BRIEF => Take the entries below and retype them word for word, excluding the images.
──────── TASK INPUT ────────
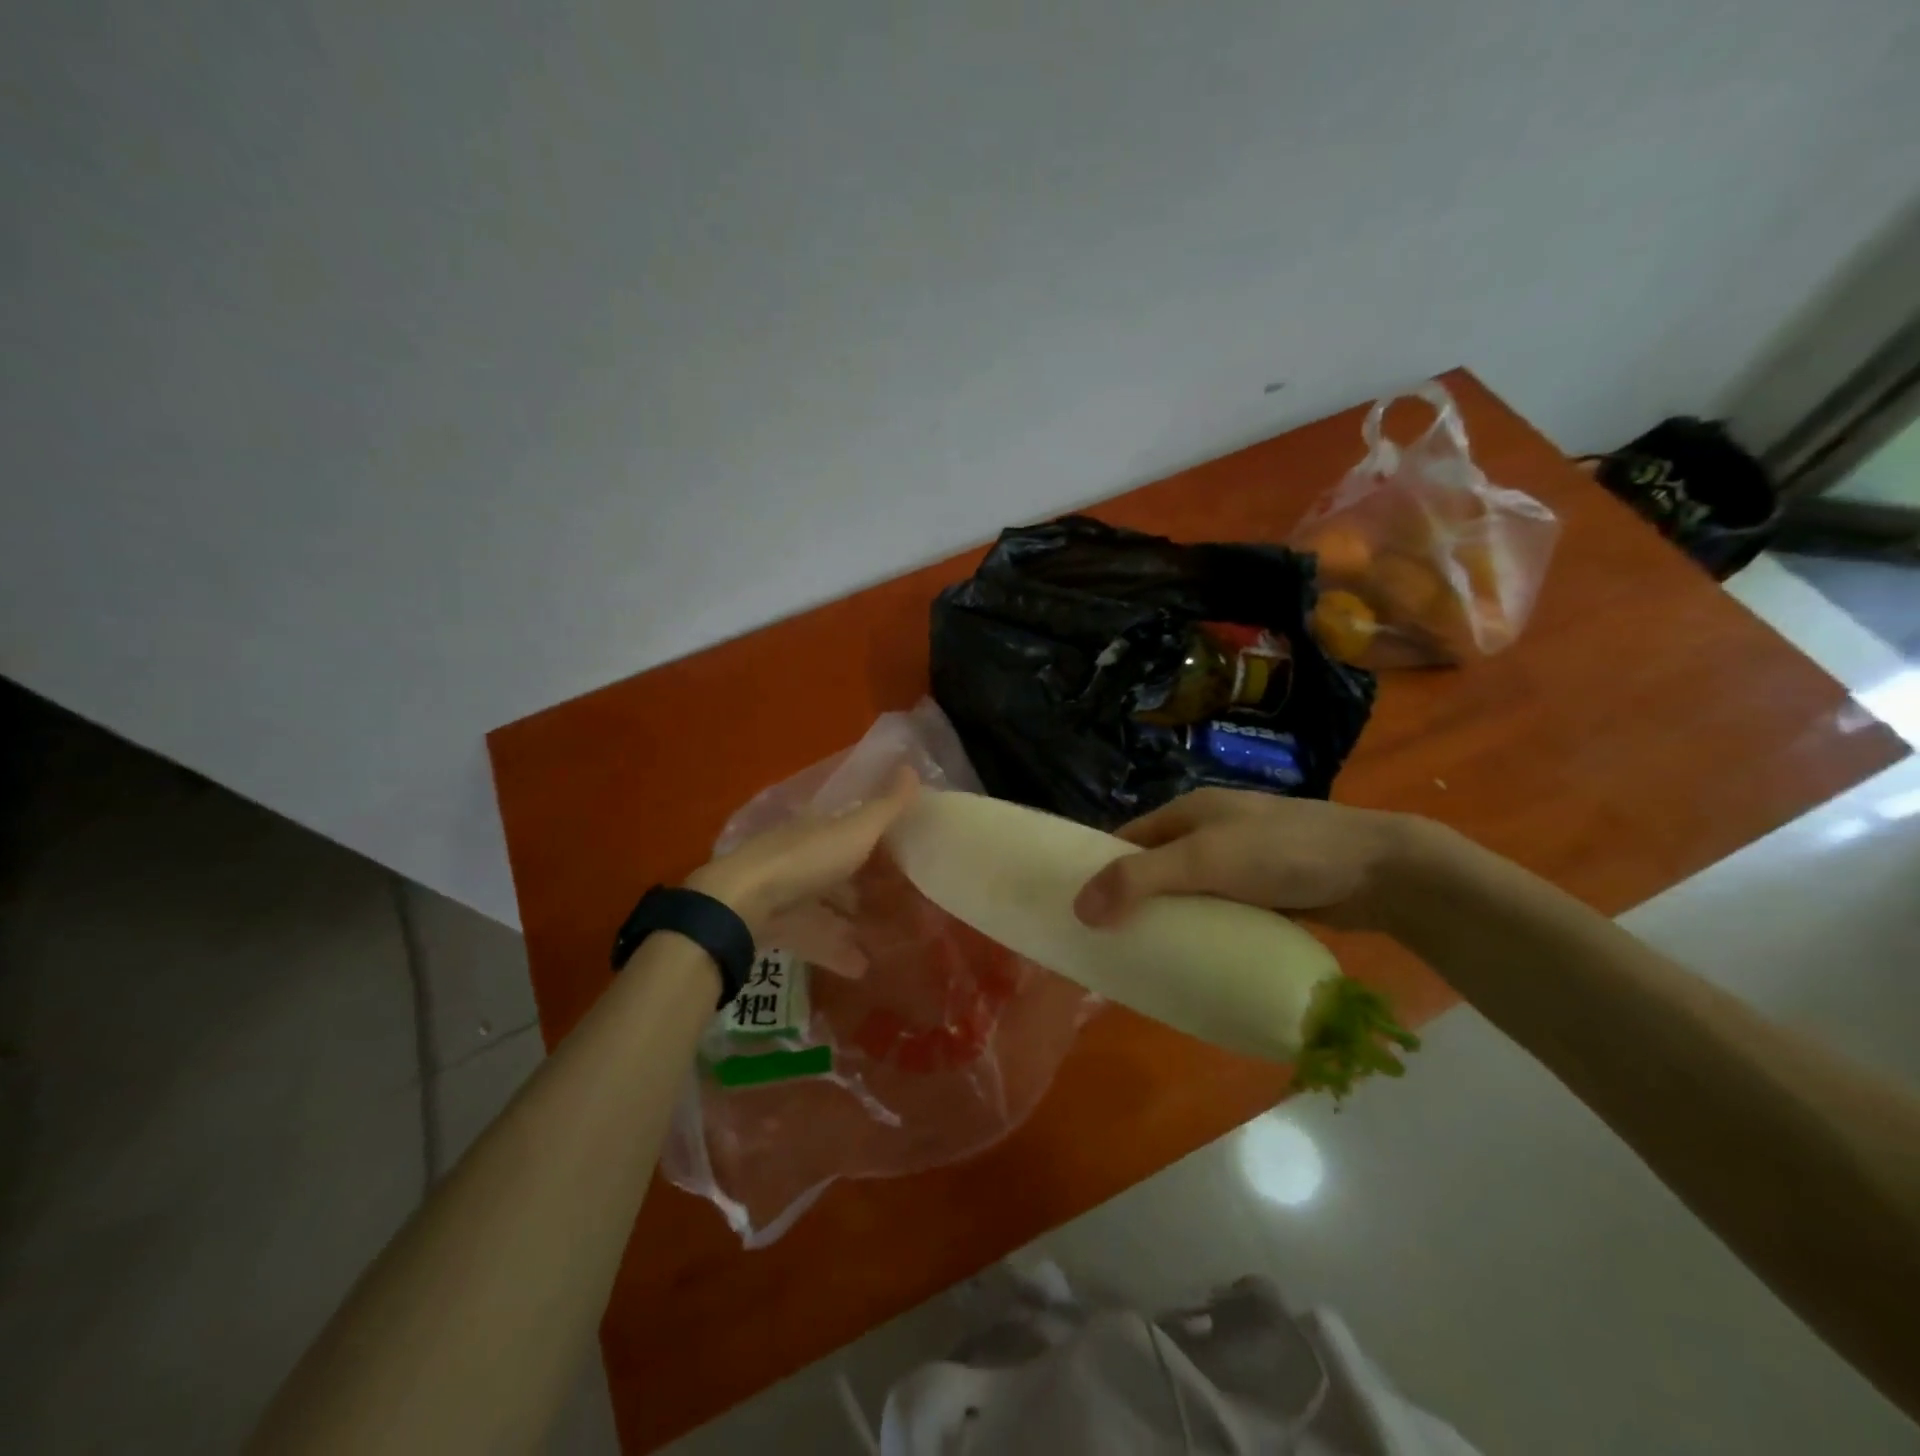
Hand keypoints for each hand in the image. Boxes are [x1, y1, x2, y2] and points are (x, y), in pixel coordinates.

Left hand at [686, 765, 919, 937]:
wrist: (744, 902)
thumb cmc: (806, 859)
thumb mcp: (856, 830)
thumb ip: (887, 807)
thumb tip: (912, 766)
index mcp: (819, 830)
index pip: (848, 829)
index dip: (873, 839)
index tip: (901, 853)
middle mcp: (801, 857)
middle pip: (836, 870)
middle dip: (862, 884)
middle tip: (897, 901)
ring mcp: (786, 893)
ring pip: (824, 907)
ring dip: (851, 922)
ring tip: (885, 941)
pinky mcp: (777, 927)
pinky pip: (813, 938)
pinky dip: (836, 951)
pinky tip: (861, 968)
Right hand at [1072, 787, 1432, 933]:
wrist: (1379, 870)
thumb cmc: (1284, 852)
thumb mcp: (1205, 860)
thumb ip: (1141, 880)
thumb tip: (1079, 908)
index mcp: (1188, 812)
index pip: (1126, 839)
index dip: (1099, 868)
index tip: (1077, 909)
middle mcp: (1208, 832)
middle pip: (1154, 867)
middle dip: (1131, 901)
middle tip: (1107, 944)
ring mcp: (1239, 862)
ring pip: (1186, 892)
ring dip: (1167, 919)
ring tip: (1143, 960)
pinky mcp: (1265, 891)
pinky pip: (1218, 911)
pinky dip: (1202, 930)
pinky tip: (1194, 959)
────────
WRITTEN ANSWER =>
Hand keypoints for each hand in the image. Boxes are [x1, y1, x2, y2] and points are (x, y), in pixel coordinates.

Left hand at [686, 765, 919, 937]:
wrist: (744, 902)
thumb cmc: (806, 859)
thumb mcp: (856, 830)
thumb ip: (887, 807)
thumb tip: (912, 766)
index mcp: (819, 830)
index pip: (848, 829)
index dip: (873, 839)
index tip: (901, 853)
middle mcp: (801, 857)
middle pip: (836, 870)
middle dip: (862, 884)
middle tip: (897, 901)
ring mcp: (786, 893)
ring pip: (824, 907)
ring dip: (851, 922)
ring tip: (885, 941)
pinky mcp: (777, 927)
pinky pip: (813, 938)
pinky dip: (836, 951)
pinky tip: (861, 968)
Right hand at [1072, 787, 1432, 933]:
wrist: (1379, 870)
thumb cmc: (1284, 852)
thumb mcp: (1205, 860)
thumb ip: (1141, 880)
thumb tip: (1079, 908)
index mcp: (1188, 812)
index pip: (1126, 839)
index dip: (1099, 868)
index tip: (1077, 909)
middle mcp: (1208, 832)
middle pip: (1154, 867)
middle dip: (1131, 901)
middle tip: (1107, 944)
ring mcp: (1239, 862)
ring pip: (1186, 892)
ring dip: (1167, 919)
ring tip: (1143, 960)
pinky mcp: (1265, 891)
pinky pip: (1218, 911)
pinky dip: (1202, 930)
pinky tip: (1194, 959)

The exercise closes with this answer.